O Globo
Está em discussão no Congresso uma reforma
das regras eleitorais brasileiras — levada a toque de caixa para poder valer já
em 2022. Noutra oportunidade, falei sobre a falta de representatividade; hoje,
gostaria de falar sob o ponto de vista de combate à corrupção.
Como premissa, devemos lembrar que não
adianta achar que fazer uma nova lei resolverá o problema enquanto sua
aplicação não for aprimorada. Isso passa pela PEC do fim do foro privilegiado e
da prisão após a segunda instância.
No caso específico da reforma eleitoral,
até as poucas melhorias legislativas que estão presentes nas PECs e no projeto
de lei são enfraquecidas pelos próprios mecanismos criados, fazendo com que o
sistema permaneça bom para a impunidade dos maus políticos.
Como exemplo, temos o crime de caixa dois. Há muito tempo sabemos da necessidade de tipificá-lo, tendo em vista que atualmente é usado o artigo 350 do Código Eleitoral para enquadrá-lo como falsidade ideológica.
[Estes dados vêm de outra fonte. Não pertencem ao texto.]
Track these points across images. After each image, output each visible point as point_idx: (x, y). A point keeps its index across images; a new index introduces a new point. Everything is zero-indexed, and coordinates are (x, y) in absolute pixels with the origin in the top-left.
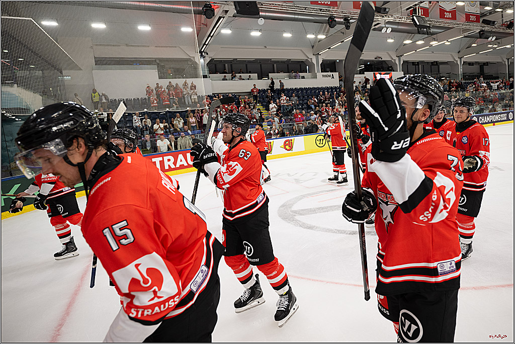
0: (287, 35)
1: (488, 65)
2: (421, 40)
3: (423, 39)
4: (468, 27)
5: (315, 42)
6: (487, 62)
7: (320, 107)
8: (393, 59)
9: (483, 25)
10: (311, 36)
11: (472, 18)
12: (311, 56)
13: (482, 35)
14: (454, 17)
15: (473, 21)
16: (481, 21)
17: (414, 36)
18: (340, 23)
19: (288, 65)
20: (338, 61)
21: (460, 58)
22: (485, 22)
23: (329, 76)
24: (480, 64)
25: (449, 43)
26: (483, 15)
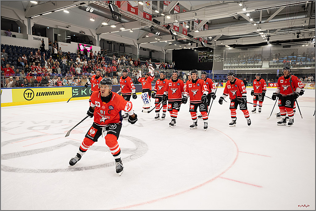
1: (154, 52)
2: (114, 25)
3: (116, 25)
4: (145, 22)
5: (27, 6)
6: (154, 50)
8: (93, 35)
9: (153, 23)
11: (147, 16)
12: (23, 18)
13: (152, 30)
14: (136, 13)
15: (148, 19)
16: (152, 20)
17: (109, 20)
20: (48, 28)
21: (139, 44)
22: (155, 21)
23: (40, 39)
24: (150, 51)
25: (132, 32)
26: (154, 16)
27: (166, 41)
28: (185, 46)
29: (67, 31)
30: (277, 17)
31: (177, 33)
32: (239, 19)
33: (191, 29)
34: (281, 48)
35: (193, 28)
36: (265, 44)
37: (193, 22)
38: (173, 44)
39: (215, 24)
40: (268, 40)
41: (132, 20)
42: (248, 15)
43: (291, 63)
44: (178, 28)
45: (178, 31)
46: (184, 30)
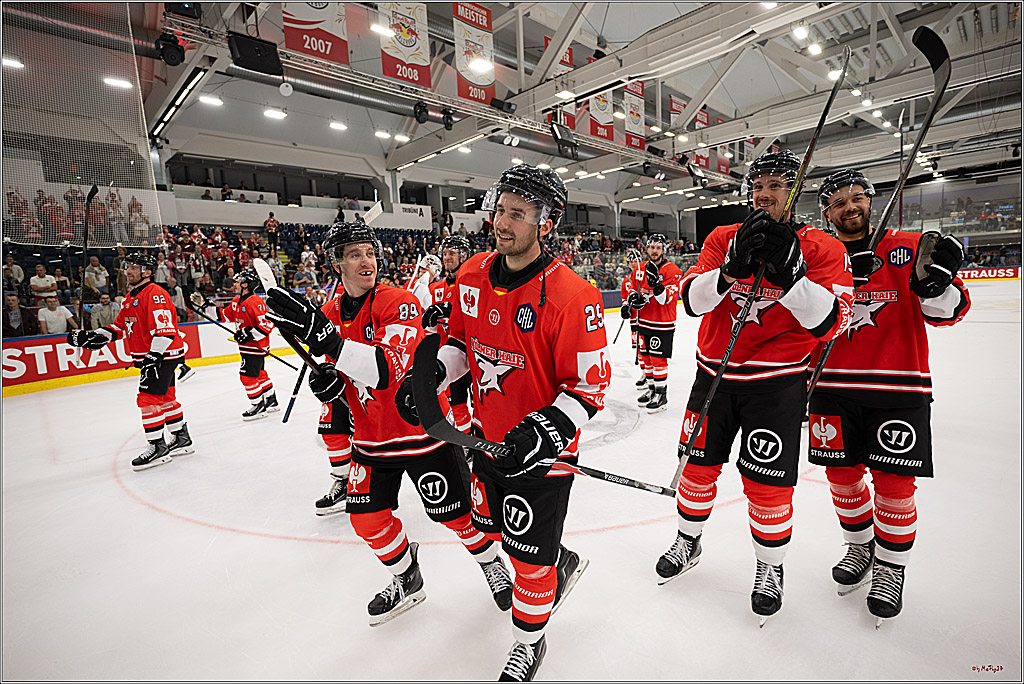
0: (338, 126)
1: (654, 218)
2: (563, 166)
3: (566, 166)
4: (629, 155)
5: (390, 148)
6: (653, 214)
7: (399, 264)
9: (649, 154)
10: (382, 135)
11: (635, 142)
12: (382, 172)
13: (648, 170)
14: (610, 137)
15: (636, 147)
16: (646, 149)
17: (553, 158)
18: (435, 120)
19: (338, 184)
20: (430, 186)
21: (618, 203)
22: (652, 150)
23: (415, 211)
24: (645, 216)
25: (603, 177)
26: (649, 140)
27: (680, 192)
28: (726, 199)
29: (468, 189)
30: (955, 111)
31: (703, 172)
32: (856, 127)
33: (737, 160)
34: (973, 185)
35: (741, 158)
36: (929, 177)
37: (742, 144)
38: (697, 196)
39: (795, 143)
40: (935, 167)
41: (600, 153)
42: (878, 114)
43: (999, 220)
44: (707, 159)
45: (707, 167)
46: (721, 163)
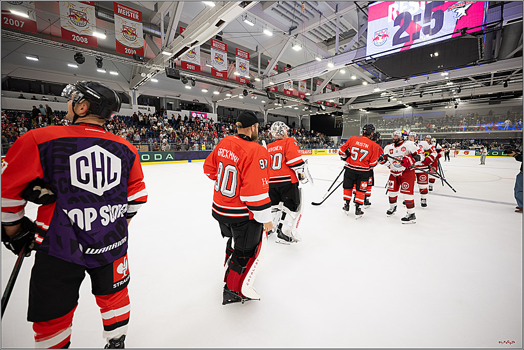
8: (209, 103)
12: (127, 90)
20: (158, 98)
23: (146, 109)
27: (290, 107)
29: (179, 100)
É importante atentar que o caixa dois para financiamento eleitoral não declarado segue como uma das maiores fontes de corrupção do Brasil, visto que os desvios são feitos para financiar campanhas milionárias, o que deve ser rechaçado de maneira contundente.
Se, por um lado, é digna de aplausos a
previsão inserida na reforma, por outro há a criação de novos dispositivos que
trazem redução da transparência na prestação de contas, a possibilidade de
acordo para o réu confesso e, a pior de todas, subjetividade em relação a
valores de punição aplicados para os casos de violação à legislação eleitoral.
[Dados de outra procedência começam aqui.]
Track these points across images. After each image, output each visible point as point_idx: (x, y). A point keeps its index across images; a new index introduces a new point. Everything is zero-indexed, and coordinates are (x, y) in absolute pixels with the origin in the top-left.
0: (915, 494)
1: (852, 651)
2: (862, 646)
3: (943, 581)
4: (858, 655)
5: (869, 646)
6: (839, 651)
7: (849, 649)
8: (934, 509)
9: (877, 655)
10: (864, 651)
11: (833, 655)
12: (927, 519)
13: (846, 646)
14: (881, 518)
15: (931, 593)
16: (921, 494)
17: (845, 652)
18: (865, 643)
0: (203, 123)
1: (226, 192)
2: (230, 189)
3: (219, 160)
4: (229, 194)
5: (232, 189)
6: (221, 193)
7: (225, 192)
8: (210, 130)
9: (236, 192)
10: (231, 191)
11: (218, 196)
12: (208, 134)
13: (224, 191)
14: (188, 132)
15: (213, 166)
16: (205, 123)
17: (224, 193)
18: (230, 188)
Mônica Rosenberg, advogada e cofundadora do
Instituto Não Aceito Corrupção, ressalta que outro ponto crítico é a redução da
transparência e a dificuldade de fiscalização no que toca ao Sistema de
Prestação de Contas Anual, criado pela Justiça Eleitoral em 2018. Com a nova
legislação, cria-se um novo sistema, chamado Sistema Público de Escrituração
Digital, da Receita Federal, cujos dados são de acesso restrito e não
publicados em qualquer plataforma. Além disso, não é possível classificá-los,
inviabilizando o controle social dos gastos de campanha.
Há uma questão interessante quanto à
alteração sugerida em relação ao crime de compra de voto. Na regra atual, as
pessoas envolvidas na compra e venda de voto são punidas com o mesmo rigor.
Isso dificulta a apuração desse crime, porque nenhum eleitor que vendeu seu
voto faz a delação sob pena de punição. Com a alteração proposta, a punição mais
severa é para o candidato que compra o voto, gerando a possibilidade de haver
delação por quem vendeu seu voto, facilitando o combate à impunidade.
Assim, temos que a reforma proposta no
Congresso Nacional não vem sendo realizada para aprimorar o sistema eleitoral,
mas sim para aparelhá-lo, caracterizando-se pela ausência de enfrentamento à
corrupção e fortalecendo o statu quo. Por esse motivo, devemos fazer uma
pressão pública para frear essa antirreforma.